Supplied text:
Section 2(d) uses the expression 'does or abstain from doing'. It clearly shows that present consideration is permissible in India. In this type of consideration the consideration is given at the same moment the promise is given. For example, a reward is offered to find the lost article. Offer can be accepted only by finding the article. Act of finding the article is a consideration for the reward that has been offered.

Future or executory consideration

Section 2(d) uses the expression 'promises to do or to abstain from doing. This indicates that the consideration can be future consideration as well. It means that the promisee is to give consideration in future. For example, 'A' agrees to sell a certain quantity of goods to 'B' in future. 'A' has promised to deliver and 'B' has promised to pay. Therefore, executory consideration consists of acts which are already in the process of being done. It is a promise made by one party in return of the promise made by other.

Adequacy of consideration

It is not necessary that the consideration must be adequate. Indian Contract Act does not provide any provision mandating adequacy of consideration. Parties are free to mutually decide consideration.

Forbearance to sue

Forbearance to sue is regarded as a valuable consideration. It means that plaintiff has certain right of action against the defendant and on the promise of the defendant he refrains from bringing the action.

Pre-existing contract with the third party

When a person has contracted to do an act and a third person promises to pay him a sum of money if he goes ahead with the performance then this will serve as a good consideration under Indian as well as English laws.

Exceptions to consideration

As a general rule agreements without consideration are void. Section 25 provides that an agreement without consideration is void. It is also called nudum pactum. However, there are certain exceptions to this general rule. Following are the exceptions to consideration:-

  • Natural love and affection[Section 25(1)]
  • Past Voluntary Service[Section 25 (2)]
  • Promise to pay a time barred debt [Section 25(3)]
  • Creation of agency[Section 185]
(i) Natural love and affection [Section 25(1)]: If there is a written and registered agreement based on natural love and affection between near relatives then it is enforceable without consideration. The expression 'near relative' means parties related with blood or marriage.

Four requirements to invoke this exception are:

  • Agreement in writing.
  • Agreement must be registered.
  • Agreement must be made on account of natural love and affection.
  • Agreement must be between parties standing in near relation to each other.

(ii) Past Voluntary Service [Section 25 (2)]: It provides that if a promise is made to compensate a person, who has voluntarily done something for the promisor, or something which the promisor was compellable to do, then such promise is enforceable without consideration.

Provided information:
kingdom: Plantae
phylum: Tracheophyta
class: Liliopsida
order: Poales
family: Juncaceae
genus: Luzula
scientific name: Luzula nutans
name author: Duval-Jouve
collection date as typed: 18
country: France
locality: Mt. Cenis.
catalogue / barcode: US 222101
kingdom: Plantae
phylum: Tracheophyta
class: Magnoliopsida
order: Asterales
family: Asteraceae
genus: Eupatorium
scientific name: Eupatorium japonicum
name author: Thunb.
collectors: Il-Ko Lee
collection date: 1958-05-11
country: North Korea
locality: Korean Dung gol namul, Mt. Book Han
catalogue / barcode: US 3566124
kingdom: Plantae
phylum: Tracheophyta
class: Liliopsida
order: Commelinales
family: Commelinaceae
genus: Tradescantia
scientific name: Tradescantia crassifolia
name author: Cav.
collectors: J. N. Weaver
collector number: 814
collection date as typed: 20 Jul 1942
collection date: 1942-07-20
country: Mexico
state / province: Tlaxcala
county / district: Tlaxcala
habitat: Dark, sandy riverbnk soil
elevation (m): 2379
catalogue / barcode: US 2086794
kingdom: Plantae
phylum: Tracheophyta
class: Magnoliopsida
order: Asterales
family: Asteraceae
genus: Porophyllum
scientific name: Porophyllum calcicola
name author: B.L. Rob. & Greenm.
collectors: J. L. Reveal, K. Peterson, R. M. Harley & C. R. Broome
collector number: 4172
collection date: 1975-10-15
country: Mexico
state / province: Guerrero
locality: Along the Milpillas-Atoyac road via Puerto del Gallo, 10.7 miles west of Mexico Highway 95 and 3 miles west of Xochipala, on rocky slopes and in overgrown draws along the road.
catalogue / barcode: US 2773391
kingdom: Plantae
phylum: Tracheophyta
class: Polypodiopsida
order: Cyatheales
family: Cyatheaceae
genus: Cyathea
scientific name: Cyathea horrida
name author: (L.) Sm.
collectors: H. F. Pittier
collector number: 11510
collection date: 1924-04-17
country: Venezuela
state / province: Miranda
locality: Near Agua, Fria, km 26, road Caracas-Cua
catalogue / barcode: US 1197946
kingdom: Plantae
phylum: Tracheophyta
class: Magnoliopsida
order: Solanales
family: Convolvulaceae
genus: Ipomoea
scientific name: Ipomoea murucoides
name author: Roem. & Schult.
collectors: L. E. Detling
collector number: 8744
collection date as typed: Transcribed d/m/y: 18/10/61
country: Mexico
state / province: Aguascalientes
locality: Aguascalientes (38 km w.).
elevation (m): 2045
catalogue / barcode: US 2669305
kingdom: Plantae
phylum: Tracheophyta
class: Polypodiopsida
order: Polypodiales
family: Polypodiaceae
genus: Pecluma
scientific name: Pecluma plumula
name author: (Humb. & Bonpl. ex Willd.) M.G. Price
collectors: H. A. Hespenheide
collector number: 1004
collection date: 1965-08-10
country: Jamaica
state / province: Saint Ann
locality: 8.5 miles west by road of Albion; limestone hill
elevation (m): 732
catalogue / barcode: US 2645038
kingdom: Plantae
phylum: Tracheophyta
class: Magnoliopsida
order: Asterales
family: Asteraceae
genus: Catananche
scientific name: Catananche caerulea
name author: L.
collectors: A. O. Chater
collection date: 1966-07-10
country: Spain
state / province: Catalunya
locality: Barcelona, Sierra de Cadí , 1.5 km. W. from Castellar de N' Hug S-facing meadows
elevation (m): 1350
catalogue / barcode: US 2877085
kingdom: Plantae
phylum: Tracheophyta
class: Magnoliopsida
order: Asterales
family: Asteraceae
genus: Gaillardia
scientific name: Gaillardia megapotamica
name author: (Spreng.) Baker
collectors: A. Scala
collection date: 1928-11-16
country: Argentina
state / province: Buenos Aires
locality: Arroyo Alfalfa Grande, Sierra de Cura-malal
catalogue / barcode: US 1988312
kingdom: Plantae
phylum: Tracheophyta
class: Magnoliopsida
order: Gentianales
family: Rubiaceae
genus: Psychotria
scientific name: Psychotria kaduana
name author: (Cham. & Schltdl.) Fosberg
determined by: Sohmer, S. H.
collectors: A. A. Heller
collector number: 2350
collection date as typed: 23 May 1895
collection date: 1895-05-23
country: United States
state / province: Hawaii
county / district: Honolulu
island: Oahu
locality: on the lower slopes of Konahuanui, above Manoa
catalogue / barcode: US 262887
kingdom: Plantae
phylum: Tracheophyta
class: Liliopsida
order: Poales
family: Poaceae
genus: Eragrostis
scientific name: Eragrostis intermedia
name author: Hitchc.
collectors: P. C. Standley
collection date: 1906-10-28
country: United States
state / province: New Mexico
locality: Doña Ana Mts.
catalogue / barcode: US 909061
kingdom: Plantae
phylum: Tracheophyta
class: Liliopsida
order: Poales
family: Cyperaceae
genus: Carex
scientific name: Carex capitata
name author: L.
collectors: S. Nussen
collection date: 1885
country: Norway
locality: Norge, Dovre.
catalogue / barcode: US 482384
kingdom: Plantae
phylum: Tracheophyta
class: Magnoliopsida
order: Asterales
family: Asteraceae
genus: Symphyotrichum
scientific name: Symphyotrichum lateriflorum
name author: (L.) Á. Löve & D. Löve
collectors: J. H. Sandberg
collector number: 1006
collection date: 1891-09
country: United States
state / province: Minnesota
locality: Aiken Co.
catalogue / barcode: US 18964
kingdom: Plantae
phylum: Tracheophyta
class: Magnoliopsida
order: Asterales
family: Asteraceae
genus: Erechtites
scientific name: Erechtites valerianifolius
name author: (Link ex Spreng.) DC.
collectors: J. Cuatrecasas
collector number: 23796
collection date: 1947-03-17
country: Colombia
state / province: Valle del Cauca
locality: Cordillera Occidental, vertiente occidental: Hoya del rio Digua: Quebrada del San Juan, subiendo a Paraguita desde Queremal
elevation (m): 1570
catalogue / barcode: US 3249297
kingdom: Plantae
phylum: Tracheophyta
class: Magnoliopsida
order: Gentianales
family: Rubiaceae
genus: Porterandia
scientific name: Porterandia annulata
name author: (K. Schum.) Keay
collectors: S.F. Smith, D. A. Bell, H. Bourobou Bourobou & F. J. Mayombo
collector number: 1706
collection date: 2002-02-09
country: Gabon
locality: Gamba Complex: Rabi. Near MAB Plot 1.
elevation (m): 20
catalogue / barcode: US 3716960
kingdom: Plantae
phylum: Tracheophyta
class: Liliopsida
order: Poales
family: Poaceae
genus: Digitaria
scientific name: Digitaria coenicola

To-do list:
[A] According to the passage on consideration in Indian contract law, what is an agreement without consideration also called?
[B] Copy out the stretch of the records from the line containing "scientific name: Psychotria kaduana" through the line containing "catalogue / barcode: US 3716960".

Results in order:
[A] Nudum pactum.

[B]
scientific name: Psychotria kaduana
name author: (Cham. & Schltdl.) Fosberg
determined by: Sohmer, S. H.
collectors: A. A. Heller
collector number: 2350
collection date as typed: 23 May 1895
collection date: 1895-05-23
country: United States
state / province: Hawaii
county / district: Honolulu
island: Oahu
locality: on the lower slopes of Konahuanui, above Manoa
catalogue / barcode: US 262887
kingdom: Plantae
phylum: Tracheophyta
class: Liliopsida
order: Poales
family: Poaceae
genus: Eragrostis
scientific name: Eragrostis intermedia
name author: Hitchc.
collectors: P. C. Standley
collection date: 1906-10-28
country: United States
state / province: New Mexico
locality: Doña Ana Mts.
catalogue / barcode: US 909061
kingdom: Plantae
phylum: Tracheophyta
class: Liliopsida
order: Poales
family: Cyperaceae
genus: Carex
scientific name: Carex capitata
name author: L.
collectors: S. Nussen
collection date: 1885
country: Norway
locality: Norge, Dovre.
catalogue / barcode: US 482384
kingdom: Plantae
phylum: Tracheophyta
class: Magnoliopsida
order: Asterales
family: Asteraceae
genus: Symphyotrichum
scientific name: Symphyotrichum lateriflorum
name author: (L.) Á. Löve & D. Löve
collectors: J. H. Sandberg
collector number: 1006
collection date: 1891-09
country: United States
state / province: Minnesota
locality: Aiken Co.
catalogue / barcode: US 18964
kingdom: Plantae
phylum: Tracheophyta
class: Magnoliopsida
order: Asterales
family: Asteraceae
genus: Erechtites
scientific name: Erechtites valerianifolius
name author: (Link ex Spreng.) DC.
collectors: J. Cuatrecasas
collector number: 23796
collection date: 1947-03-17
country: Colombia
state / province: Valle del Cauca
locality: Cordillera Occidental, vertiente occidental: Hoya del rio Digua: Quebrada del San Juan, subiendo a Paraguita desde Queremal
elevation (m): 1570
catalogue / barcode: US 3249297
kingdom: Plantae
phylum: Tracheophyta
class: Magnoliopsida
order: Gentianales
family: Rubiaceae
genus: Porterandia
scientific name: Porterandia annulata
name author: (K. Schum.) Keay
collectors: S.F. Smith, D. A. Bell, H. Bourobou Bourobou & F. J. Mayombo
collector number: 1706
collection date: 2002-02-09
country: Gabon
locality: Gamba Complex: Rabi. Near MAB Plot 1.
elevation (m): 20
catalogue / barcode: US 3716960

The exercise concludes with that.